Management of enterotomy depends on the site and size of injury, surgeon skill, degree of blood supply compromise, and time of recognition. With the small intestines, serosal defects may be either left alone or reinforced with small-gauge absorbable suture (Maxwell, 2004). Short small-intestine enterotomies may be repaired in layers using fine absorbable suture. During repair, rubber-shod clamps are placed across the intestinal lumen on either side of the wound to prevent content spill. To avoid narrowing of the bowel lumen, the suture line should lie transverse to the normal axis of the intestine (Stanton, 1987). Postoperative antibiotics are typically not required.

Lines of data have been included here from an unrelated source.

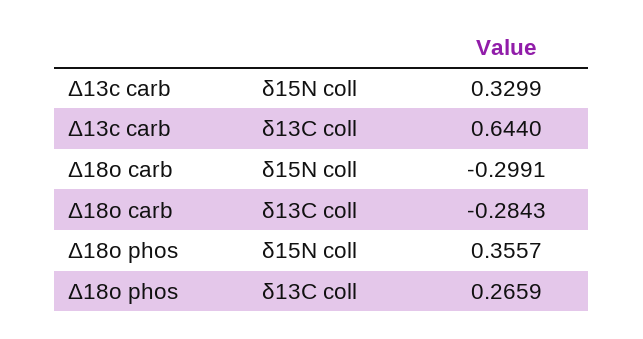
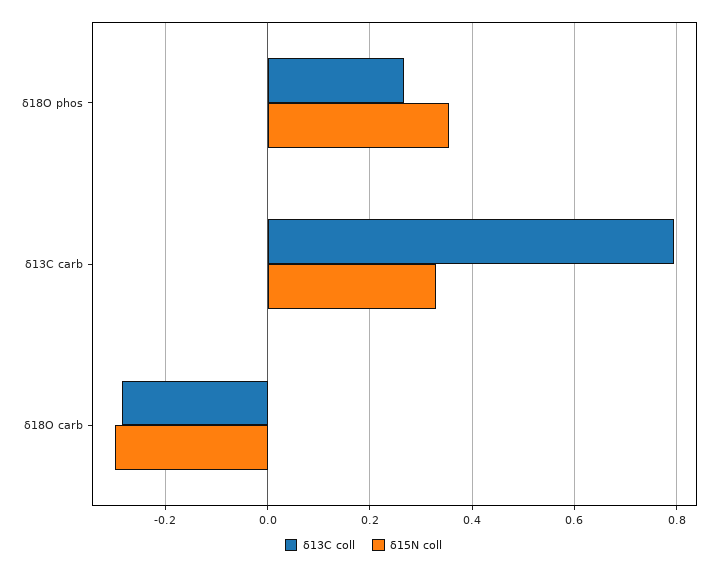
δ13C coll, Δ13c carb: 0.644 -> 0.8

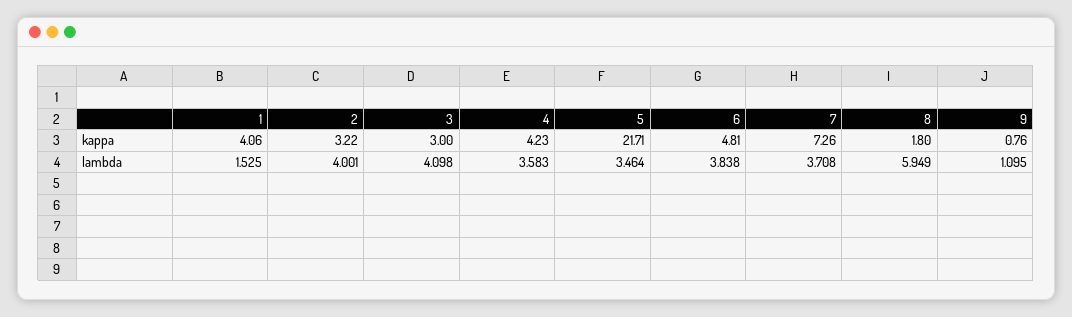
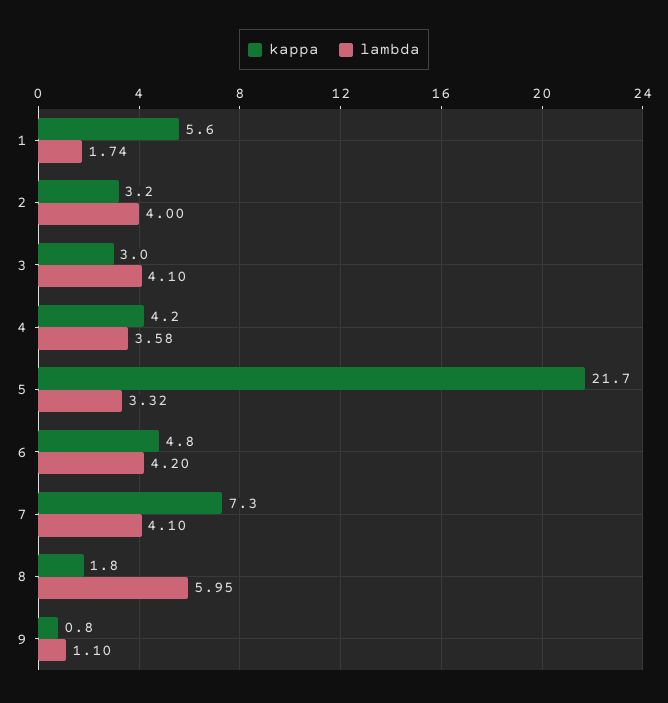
kappa, 1: 4.06 -> 5.6
lambda, 1: 1.525 -> 1.74
lambda, 5: 3.464 -> 3.32
lambda, 6: 3.838 -> 4.2
lambda, 7: 3.708 -> 4.1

Large-bowel injuries increase the risk of fecal peritonitis, sepsis, and poor wound healing. Serosal defects and small lacerations may be managed similarly to those of the small intestine. For more extensive injuries or fecal soiling that may require resection, diversion, or complicated repair, consultation with a gynecologic oncologist or colorectal surgeon is often indicated. Broad-spectrum antibiotic prophylaxis is provided for the next 24 hours in these cases. In general, for both small and large intestinal injuries, early feeding is acceptable and not associated with repair site complications (Fanning, 2001).
Rectal injury occurs most commonly during vaginal surgery, especially during posterior colpotomy or posterior colporrhaphy. These injuries are typically midline, extraperitoneal, and less than 2 cm. Postmenopausal status, prior posterior colporrhaphy, or pathology that obliterates the cul-de-sac or limits organ mobility increases injury risk (Hoffman, 1999; Mathevet, 2001). Prevention centers on careful examination under anesthesia to detect cul-de-sac fullness or uterine immobility, sharp dissection with the aid of a guiding rectal finger, and vasoconstricting agent use to reduce obscuring operative field bleeding.

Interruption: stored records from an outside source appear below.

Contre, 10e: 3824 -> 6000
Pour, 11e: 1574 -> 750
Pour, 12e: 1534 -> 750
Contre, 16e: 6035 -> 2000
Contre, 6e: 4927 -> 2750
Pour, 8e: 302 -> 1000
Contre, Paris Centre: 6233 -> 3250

Rectal injury may be extraperitoneal or intraperitoneal, and rectal examination will typically detect the injury and delineate its borders. Minor intraperitoneal injuries with minimal or no contamination can be repaired primarily in layers as described previously. Larger injuries with gross soiling may require expert consultation. Broad-spectrum antibiotic prophylaxis is provided for the next 24 hours in these cases.

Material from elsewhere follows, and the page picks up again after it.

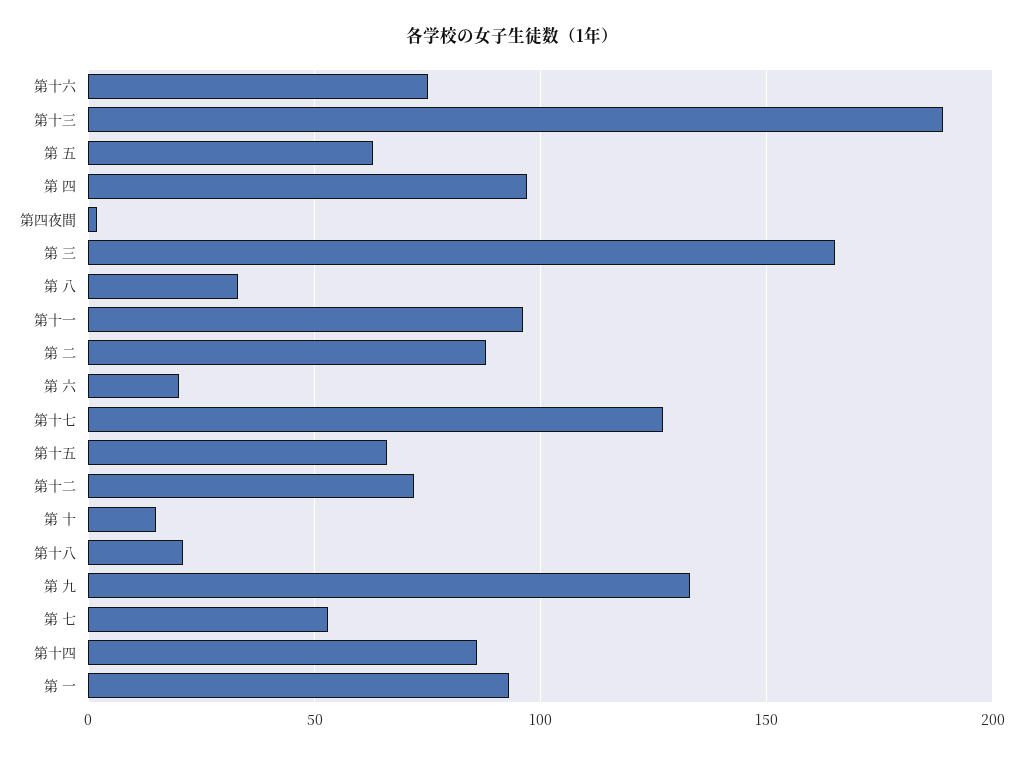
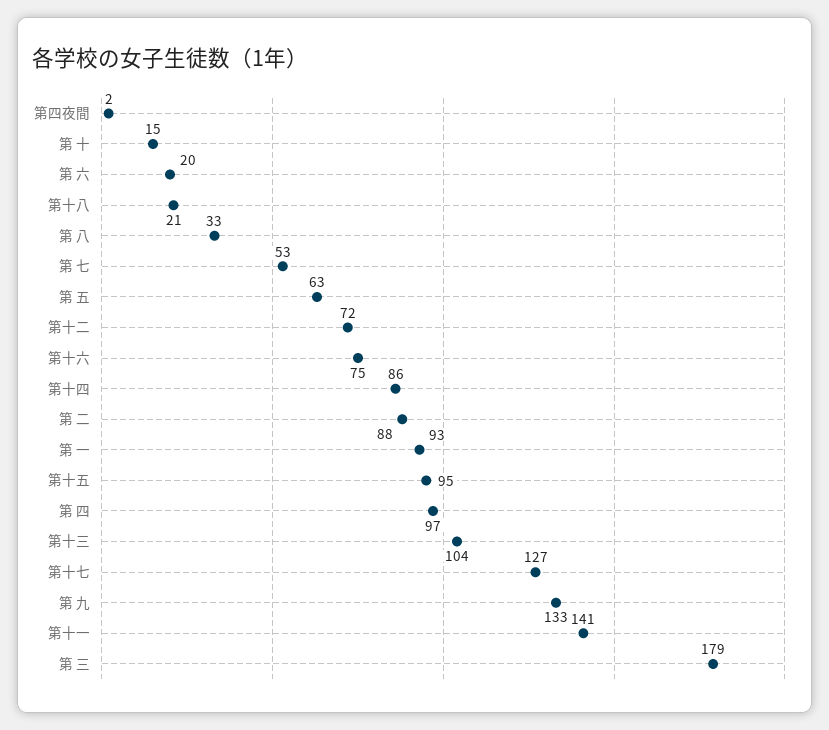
第十三: 190 -> 104
第 三: 165 -> 179
第十一: 95 -> 141
第十五: 65 -> 95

Low extraperitoneal rectal injury during vaginal surgery in a healthy patient can be repaired primarily and rarely requires a diverting colostomy or abdominal repair. Repair is accomplished transvaginally using two to three layers of fine absorbable suture. The peritoneum may be used as an additional layer for injuries near the peritoneal reflection. During repair, a digit in the rectum exposes the defect, tissues surrounding the defect are mobilized, the site is copiously irrigated, and appropriate antibiotic prophylaxis is provided for 24 hours (Hoffman, 1999). In general, small (<2 cm) rectal injuries recognized and repaired at the time of vaginal surgery tend to heal well without complications or fistula formation (Mathevet, 2001). Diet can be advanced as tolerated, but a stool softener is recommended once the patient is taking solid foods (Hoffman, 1999).